Des questions demeurent sur le financement des projets d’Areva
C’est demain que le conseil d’Areva doit se pencher sur l’augmentation de capital de 15% du groupe. Mais à l’approche de cette échéance, l’incertitude plane encore. La semaine dernière, plusieurs informations de presse évoquaient une opération en deux temps: un appel aux fonds du Qatar et du Koweit dès la fin d’année, et une entrée de partenaires industriels seulement l’an prochain. Le rôle (encore à définir) que tiendra EDF aux côtés d’Areva aurait en effet amené l’Etat à temporiser sur l’arrivée de Mitsubishi Heavy Industries (MHI).

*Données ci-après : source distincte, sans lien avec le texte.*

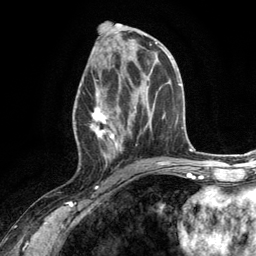
Breast MRI (dynamic contrast-enhanced), one axial slice. Slice 61 of 134 in the series (ordered by position). Cropped to one breast. Dynamic contrast-enhanced series, time point 2 of 6 at this slice position (early post-contrast). 3 T. TE 2.8 ms, TR 7.3 ms. 256 × 256 image matrix, field of view 180 × 180 mm. Female patient.
Structures marked on this image (semi-automatic segmentation, software-assisted and operator-edited):
- enhancing-tissue mask used for the functional tumour volume (all voxels passing the contrast-enhancement thresholds inside the analysis volume; usually the tumour): bounding box (x1, y1, x2, y2) in pixels: (74, 66, 131, 166)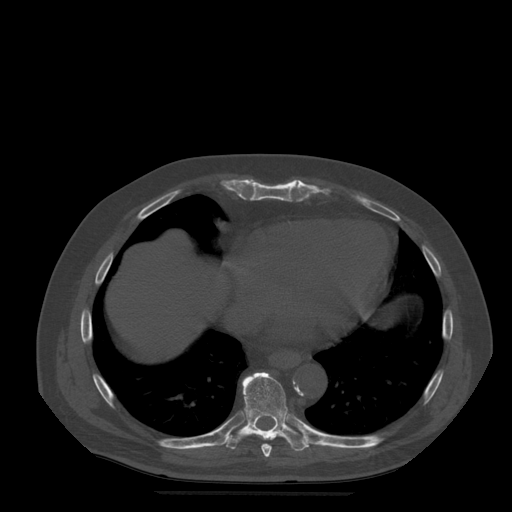
CT including the spine, one axial slice. Position 296 of 522 along the scan axis. Bone window (W 1800 / L 400 HU). 512 × 512 image matrix, field of view 420 × 420 mm. Patient age 72 years. Case-level facts recorded for this patient, not image findings: primary cancer: prostate.
Structures marked on this image (semi-automatically segmented with operator editing):
- T8 vertebra: bounding box [x1, y1, x2, y2] px = [262, 444, 272, 457]
- T9 vertebra: [226, 372, 309, 451]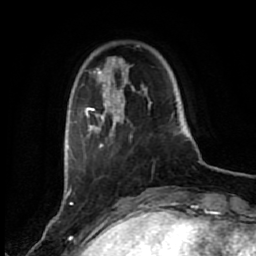
Breast MRI (dynamic contrast-enhanced), one axial slice. Slice 11 of 80 in the series (ordered by position). Cropped to one breast. Dynamic contrast-enhanced series, time point 2 of 7 at this slice position (early post-contrast). 1.5 T. TE 2.6 ms, TR 5.6 ms. 2 mm slice thickness. 256 × 256 image matrix, field of view 160 × 160 mm. Female patient.
Structures marked on this image (semi-automatic segmentation, software-assisted and operator-edited):
- enhancing-tissue mask used for the functional tumour volume (all voxels passing the contrast-enhancement thresholds inside the analysis volume; usually the tumour): bounding box <84,57,150,148> (left, top, right, bottom; pixels)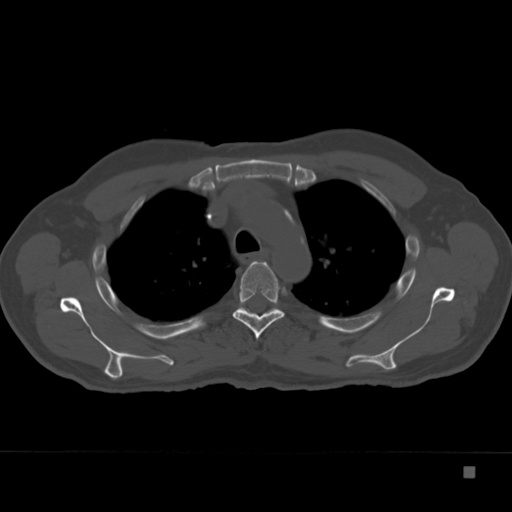
CT including the spine, one axial slice. Slice 271 of 332 in the series (ordered by position). 120 kVp. Bone window (W 1800 / L 400 HU). 512 × 512 image matrix, field of view 389 × 389 mm. Male patient, age 72 years. Case-level facts recorded for this patient, not image findings: primary cancer: skeletal.
Structures marked on this image (semi-automatically segmented with operator editing):
- T4 vertebra: box from (x=233, y=261) to (x=284, y=340) px
- T5 vertebra: (x=244, y=308)–(x=249, y=313)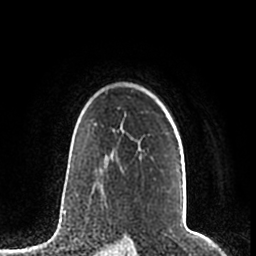
Breast MRI (dynamic contrast-enhanced), one axial slice; cropped to one breast; dynamic contrast-enhanced series, time point 2 of 7 at this slice position (early post-contrast); 1.5 T; TE 2.2 ms, TR 4.6 ms; 256 × 256 image matrix, field of view 160 × 160 mm. Female patient.
Structures marked on this image (semi-automatic segmentation, software-assisted and operator-edited):
- enhancing-tissue mask used for the functional tumour volume (all voxels passing the contrast-enhancement thresholds inside the analysis volume; usually the tumour): bounding box [x1, y1, x2, y2] px = [95, 124, 180, 150]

Si ce décalage se confirme, il devrait donc limiter le montant de la levée de fonds à court terme (MHI devant prendre 2% du capital). Mais l’incertitude induite risque aussi de peser sur la valorisation dans les discussions avec les fonds du Qatar et du Koweit. Cela pourrait être d’autant plus gênant que la fourchette avancée jusqu’ici est large: de 1,5 à 3 milliards.
Que la levée de fonds se fasse dans le haut ou le bas de fourchette, elle ne devrait en tout cas pas suffire à couvrir les besoins du groupe jusqu’à 2012.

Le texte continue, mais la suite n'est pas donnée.